By all rights, the death of his son should have sent Eric Clapton running back to the comfort of alcohol to dull the pain of his loss like he did so many other times before. But no – not this time. British biographer Philip Norman, author of Slowhand: The Life and Music of Eric Clapton says that if anything, little Conor’s death was the very thing that kept Eric sober despite the crushing weight of grief.
“He was trying to beat the alcoholism when his son was just a baby,” said Norman to Fox News. “He was fighting against it. But it was really the death of Conor that made him determined that he would never drink again.”
Paralyzed by grief, Clapton tried a new approach: he turned to music, finding solace in one of the few vocal tracks he wrote and recorded for the 1991 film Rush and ultimately giving his pain a voice with “Tears In Heaven”.
A quiet, soaring track that finds Eric and songwriter Will Jennings exploring the afterlife and asking whether Conor would know his father when it’s time for Eric to join him, “Tears In Heaven” provided the outlet Clapton needed.

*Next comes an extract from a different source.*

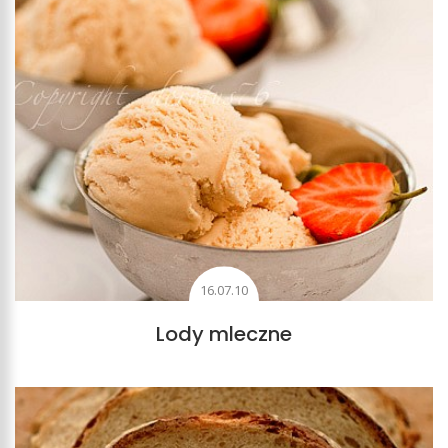
16.07.10
Lody mleczne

It also gave him some of the most fierce critical acclaim of his career as it sailed to the top of the charts, dominating the 1993 Grammy Awards with awards for Best Pop Vocal Performance, Record of the Year and Song of the Year.
It also helps that he was able to connect with daughter Ruth, the result of a casual affair with a studio manager. In his 2007 memoir, Clapton himself credits Ruth with giving him a renewed focus and a lifeline to hold onto.
“Looking back on those years, I realize what a profound effect she had on my well-being,” he wrote. “Her presence in my life was absolutely vital to my recovery. In her, I had again found something real to be concerned about, and that was very instrumental in my becoming an active human being again.”